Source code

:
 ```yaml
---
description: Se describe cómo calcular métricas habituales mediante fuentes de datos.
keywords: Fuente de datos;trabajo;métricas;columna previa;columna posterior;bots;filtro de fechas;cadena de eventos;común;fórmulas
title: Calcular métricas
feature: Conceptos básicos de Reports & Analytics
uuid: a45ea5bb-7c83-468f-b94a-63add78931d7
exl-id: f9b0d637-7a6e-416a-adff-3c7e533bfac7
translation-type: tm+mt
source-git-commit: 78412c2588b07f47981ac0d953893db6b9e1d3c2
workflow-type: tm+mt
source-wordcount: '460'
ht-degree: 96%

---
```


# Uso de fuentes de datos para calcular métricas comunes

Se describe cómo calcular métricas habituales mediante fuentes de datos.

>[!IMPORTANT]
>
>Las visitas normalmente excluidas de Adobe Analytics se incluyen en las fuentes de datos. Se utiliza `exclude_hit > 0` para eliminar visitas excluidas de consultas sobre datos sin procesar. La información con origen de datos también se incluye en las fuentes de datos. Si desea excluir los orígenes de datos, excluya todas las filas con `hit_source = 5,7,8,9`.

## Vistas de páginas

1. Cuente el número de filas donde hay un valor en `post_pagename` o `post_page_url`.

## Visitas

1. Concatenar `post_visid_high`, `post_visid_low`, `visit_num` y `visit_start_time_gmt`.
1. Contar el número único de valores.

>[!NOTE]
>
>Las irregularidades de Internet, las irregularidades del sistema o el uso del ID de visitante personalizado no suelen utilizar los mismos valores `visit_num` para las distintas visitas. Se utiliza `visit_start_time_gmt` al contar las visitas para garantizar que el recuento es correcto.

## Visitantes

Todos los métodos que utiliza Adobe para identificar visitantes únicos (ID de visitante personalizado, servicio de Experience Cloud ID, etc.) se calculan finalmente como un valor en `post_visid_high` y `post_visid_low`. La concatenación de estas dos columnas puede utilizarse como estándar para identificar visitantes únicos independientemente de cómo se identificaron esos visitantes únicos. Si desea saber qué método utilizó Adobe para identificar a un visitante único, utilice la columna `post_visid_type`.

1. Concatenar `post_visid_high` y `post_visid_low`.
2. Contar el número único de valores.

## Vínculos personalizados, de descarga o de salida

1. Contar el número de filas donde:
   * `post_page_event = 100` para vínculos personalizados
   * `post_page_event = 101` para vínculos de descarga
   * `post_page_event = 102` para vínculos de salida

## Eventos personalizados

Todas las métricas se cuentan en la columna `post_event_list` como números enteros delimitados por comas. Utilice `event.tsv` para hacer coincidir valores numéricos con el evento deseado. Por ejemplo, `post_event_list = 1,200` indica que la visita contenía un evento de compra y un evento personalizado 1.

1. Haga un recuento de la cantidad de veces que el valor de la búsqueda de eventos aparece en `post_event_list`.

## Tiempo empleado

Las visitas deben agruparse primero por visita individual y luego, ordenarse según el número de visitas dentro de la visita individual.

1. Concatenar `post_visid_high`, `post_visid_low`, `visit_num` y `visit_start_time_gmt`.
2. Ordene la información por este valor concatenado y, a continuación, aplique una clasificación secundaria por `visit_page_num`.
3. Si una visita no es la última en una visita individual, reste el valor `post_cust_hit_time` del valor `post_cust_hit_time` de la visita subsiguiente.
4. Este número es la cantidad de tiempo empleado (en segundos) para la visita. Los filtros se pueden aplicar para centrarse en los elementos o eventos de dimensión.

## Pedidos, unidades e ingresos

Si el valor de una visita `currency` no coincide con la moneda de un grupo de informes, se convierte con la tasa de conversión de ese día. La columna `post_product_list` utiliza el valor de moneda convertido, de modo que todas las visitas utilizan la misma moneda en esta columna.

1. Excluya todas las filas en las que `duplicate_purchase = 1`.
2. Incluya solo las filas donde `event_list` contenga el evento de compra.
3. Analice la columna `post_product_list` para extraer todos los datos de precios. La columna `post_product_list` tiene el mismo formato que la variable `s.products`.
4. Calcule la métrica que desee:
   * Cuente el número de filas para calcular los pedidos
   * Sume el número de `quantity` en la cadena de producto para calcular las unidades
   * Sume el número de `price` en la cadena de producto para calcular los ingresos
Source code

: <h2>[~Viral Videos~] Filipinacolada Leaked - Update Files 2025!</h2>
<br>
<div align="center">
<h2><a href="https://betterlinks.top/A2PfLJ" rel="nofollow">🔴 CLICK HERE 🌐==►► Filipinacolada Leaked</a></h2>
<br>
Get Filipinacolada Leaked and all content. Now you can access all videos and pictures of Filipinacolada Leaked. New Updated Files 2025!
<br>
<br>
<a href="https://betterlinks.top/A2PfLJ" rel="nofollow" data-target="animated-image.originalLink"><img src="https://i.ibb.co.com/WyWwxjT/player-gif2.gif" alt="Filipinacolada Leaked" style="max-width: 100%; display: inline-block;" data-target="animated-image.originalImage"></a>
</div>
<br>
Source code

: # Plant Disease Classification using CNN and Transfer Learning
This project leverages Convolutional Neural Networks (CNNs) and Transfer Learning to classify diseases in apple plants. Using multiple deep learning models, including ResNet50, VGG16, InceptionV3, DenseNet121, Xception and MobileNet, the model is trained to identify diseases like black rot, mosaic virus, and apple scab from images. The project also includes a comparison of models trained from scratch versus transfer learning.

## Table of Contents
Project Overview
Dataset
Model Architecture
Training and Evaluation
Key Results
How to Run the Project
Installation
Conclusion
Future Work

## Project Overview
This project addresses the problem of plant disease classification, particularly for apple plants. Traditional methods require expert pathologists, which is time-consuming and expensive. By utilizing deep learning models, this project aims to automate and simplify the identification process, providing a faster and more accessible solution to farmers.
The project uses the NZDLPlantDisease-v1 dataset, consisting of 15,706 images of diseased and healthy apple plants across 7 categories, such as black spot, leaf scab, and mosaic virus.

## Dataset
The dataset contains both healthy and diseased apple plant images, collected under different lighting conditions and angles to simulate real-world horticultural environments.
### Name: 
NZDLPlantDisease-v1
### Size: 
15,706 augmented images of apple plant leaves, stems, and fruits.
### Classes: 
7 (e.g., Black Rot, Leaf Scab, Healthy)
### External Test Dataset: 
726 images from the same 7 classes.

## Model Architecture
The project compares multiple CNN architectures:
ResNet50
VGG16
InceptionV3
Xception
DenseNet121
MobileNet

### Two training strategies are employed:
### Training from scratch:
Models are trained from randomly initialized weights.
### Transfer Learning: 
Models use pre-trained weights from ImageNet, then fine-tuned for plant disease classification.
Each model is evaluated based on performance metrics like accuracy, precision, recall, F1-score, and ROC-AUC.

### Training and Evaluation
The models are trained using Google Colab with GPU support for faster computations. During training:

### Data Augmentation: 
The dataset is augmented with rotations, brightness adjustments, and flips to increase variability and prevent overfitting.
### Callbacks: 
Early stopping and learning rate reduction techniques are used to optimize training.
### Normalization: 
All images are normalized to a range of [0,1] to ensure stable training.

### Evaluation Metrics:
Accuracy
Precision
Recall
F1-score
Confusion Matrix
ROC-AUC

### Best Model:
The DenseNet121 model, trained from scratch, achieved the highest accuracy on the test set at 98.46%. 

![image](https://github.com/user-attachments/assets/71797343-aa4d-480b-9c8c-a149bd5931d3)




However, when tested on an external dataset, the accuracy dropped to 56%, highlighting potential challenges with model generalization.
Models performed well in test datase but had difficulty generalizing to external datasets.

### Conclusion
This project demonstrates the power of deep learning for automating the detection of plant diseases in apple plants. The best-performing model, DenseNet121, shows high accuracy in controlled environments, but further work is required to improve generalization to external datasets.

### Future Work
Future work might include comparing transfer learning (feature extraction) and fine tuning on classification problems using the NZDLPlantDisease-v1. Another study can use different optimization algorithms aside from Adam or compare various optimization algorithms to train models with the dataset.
───
» **Exercise**: Working through the records above, copy each line in which "recuento" is found.

» **Solved problem**:
>Las irregularidades de Internet, las irregularidades del sistema o el uso del ID de visitante personalizado no suelen utilizar los mismos valores `visit_num` para las distintas visitas. Se utiliza `visit_start_time_gmt` al contar las visitas para garantizar que el recuento es correcto.
1. Haga un recuento de la cantidad de veces que el valor de la búsqueda de eventos aparece en `post_event_list`.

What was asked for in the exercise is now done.